Chart-based quiz items
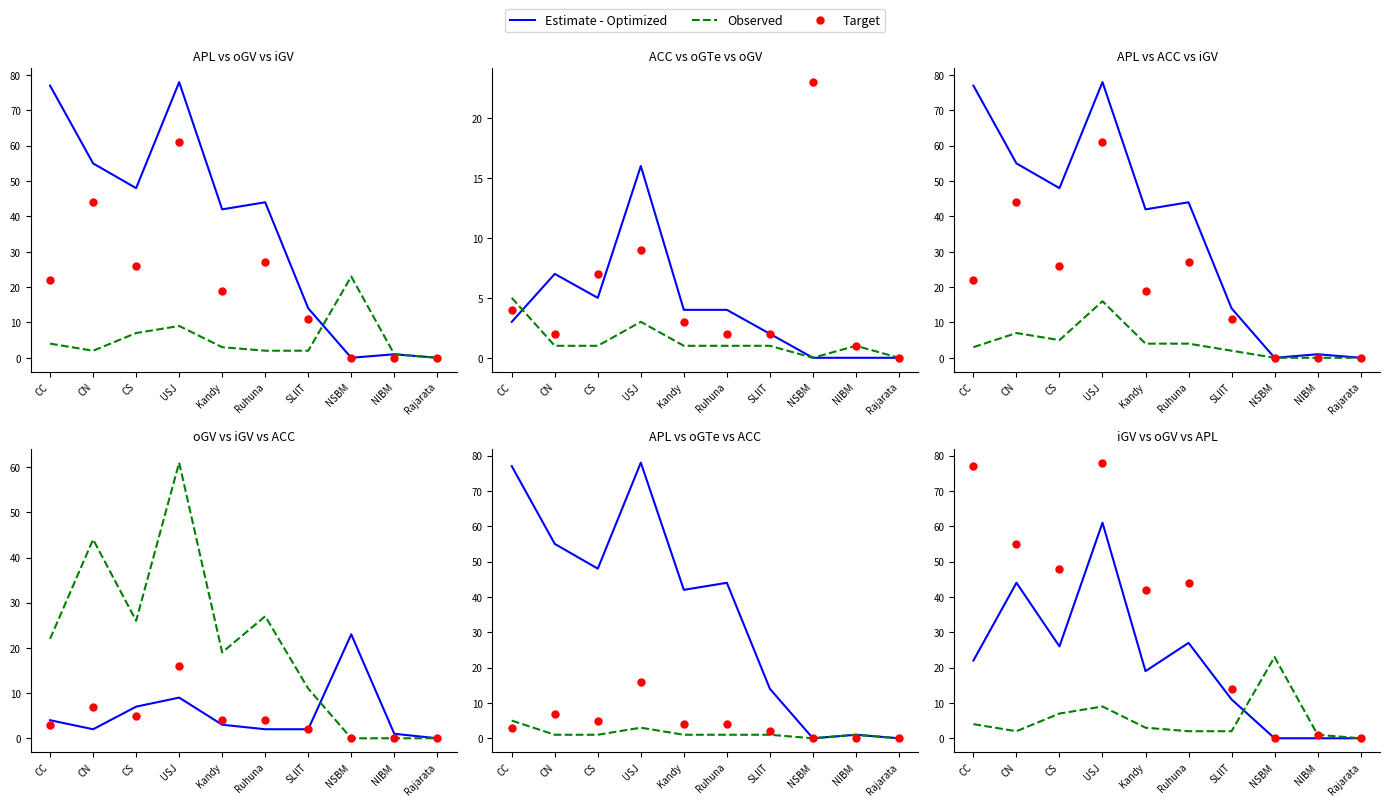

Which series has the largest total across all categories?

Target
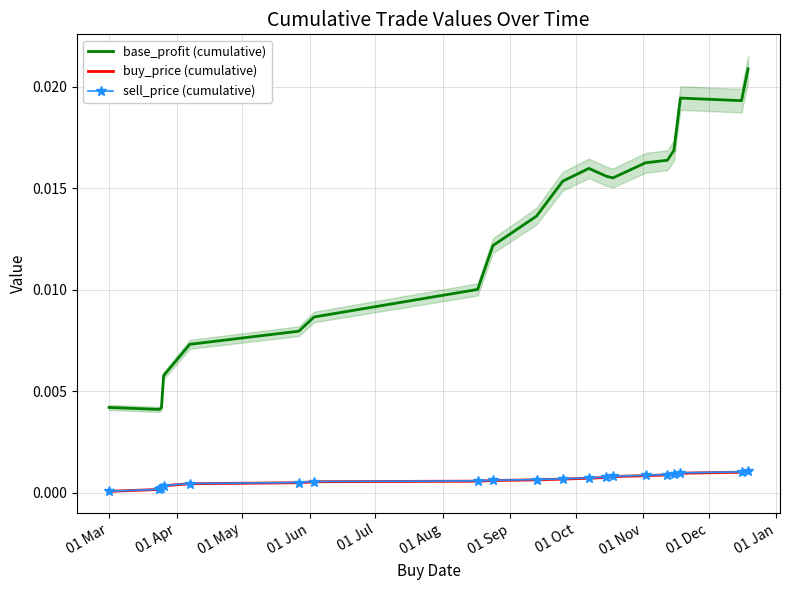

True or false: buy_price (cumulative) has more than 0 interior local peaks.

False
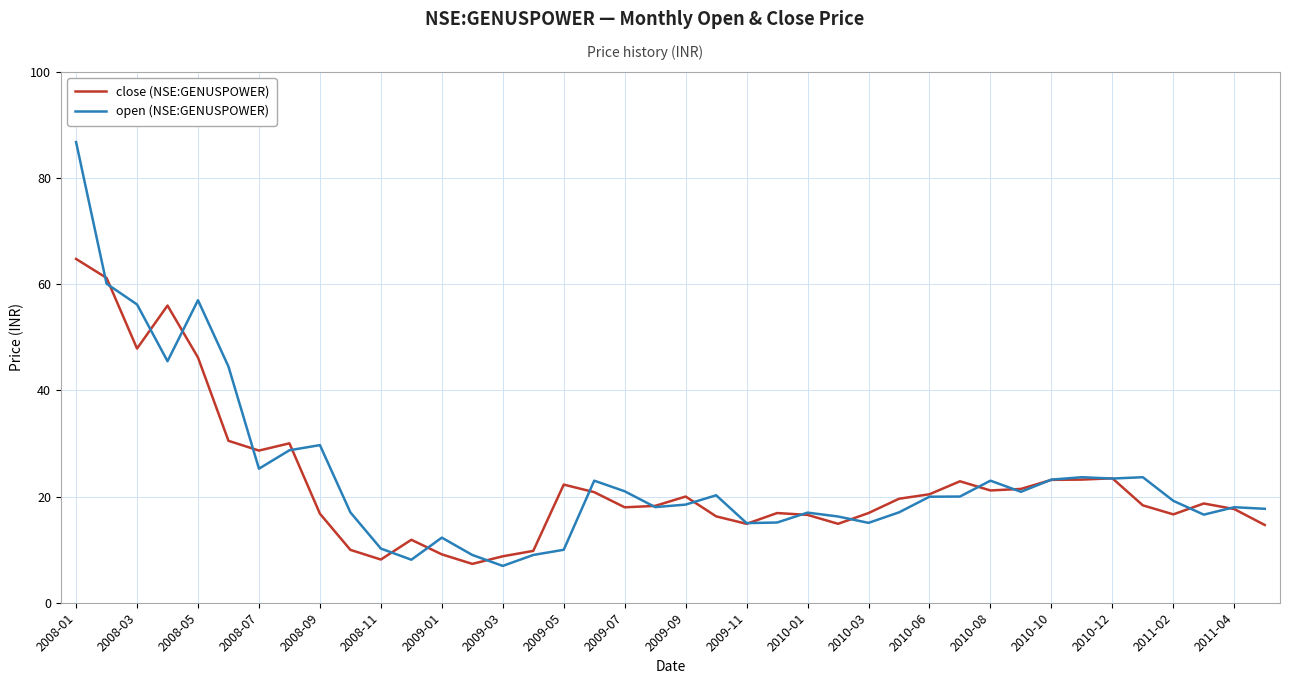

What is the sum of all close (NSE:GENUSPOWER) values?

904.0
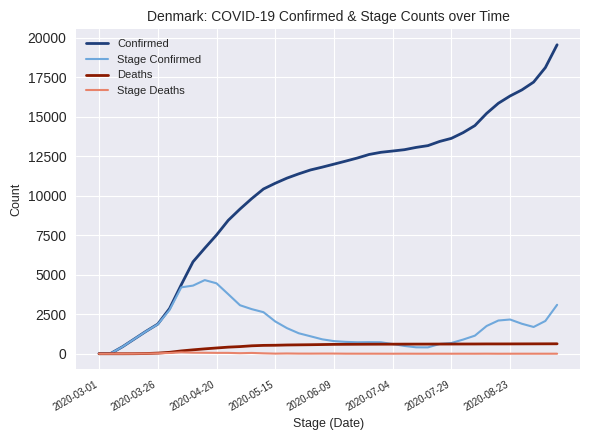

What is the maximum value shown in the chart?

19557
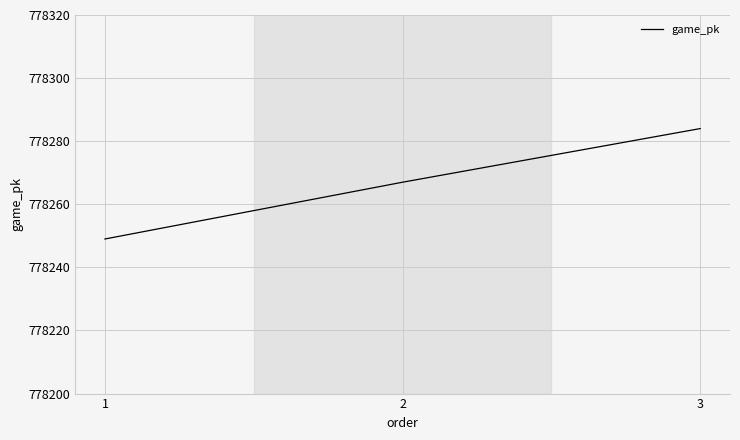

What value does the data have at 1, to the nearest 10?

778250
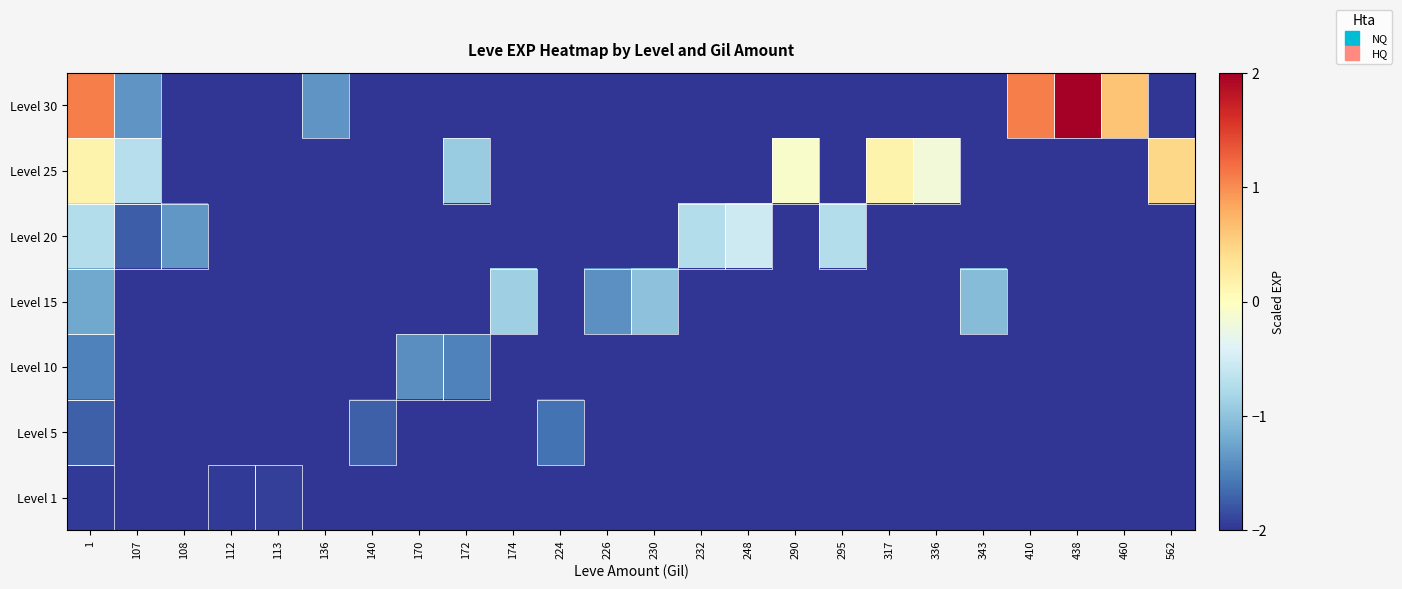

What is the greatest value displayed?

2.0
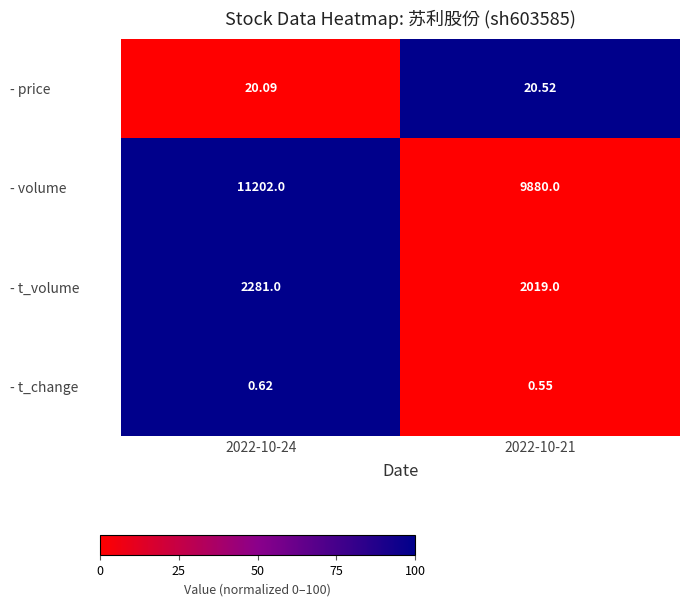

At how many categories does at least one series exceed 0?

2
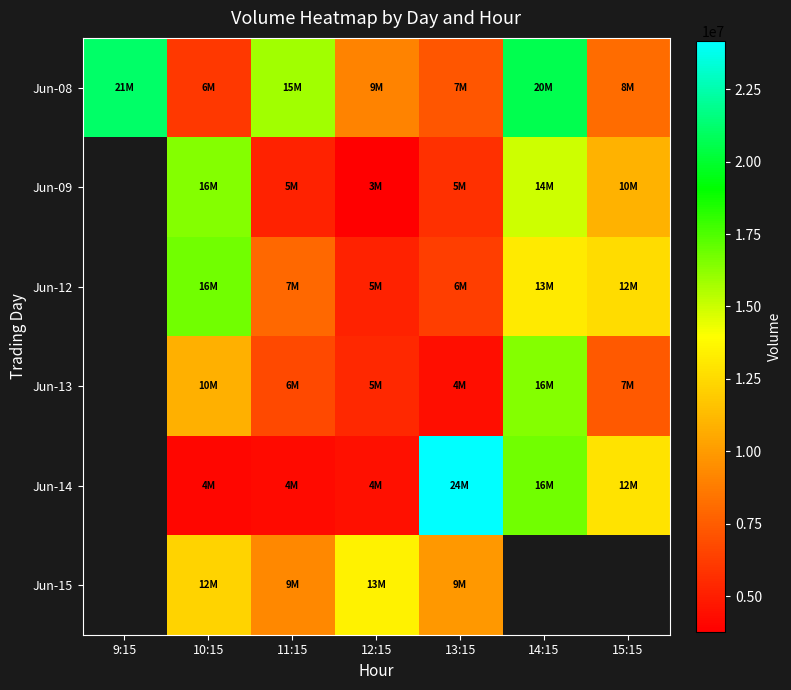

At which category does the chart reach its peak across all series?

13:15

● **Description of the task**: Write out all of the items above with "graph" swapped in for every "chart", keeping everything else as it is. Leave the pictures out.

● **Solution**:
Which series has the largest total across all categories?

Target

True or false: buy_price (cumulative) has more than 0 interior local peaks.

False

What is the sum of all close (NSE:GENUSPOWER) values?

904.0

What is the maximum value shown in the graph?

19557

What value does the data have at 1, to the nearest 10?

778250

What is the greatest value displayed?

2.0

At how many categories does at least one series exceed 0?

2

At which category does the graph reach its peak across all series?

13:15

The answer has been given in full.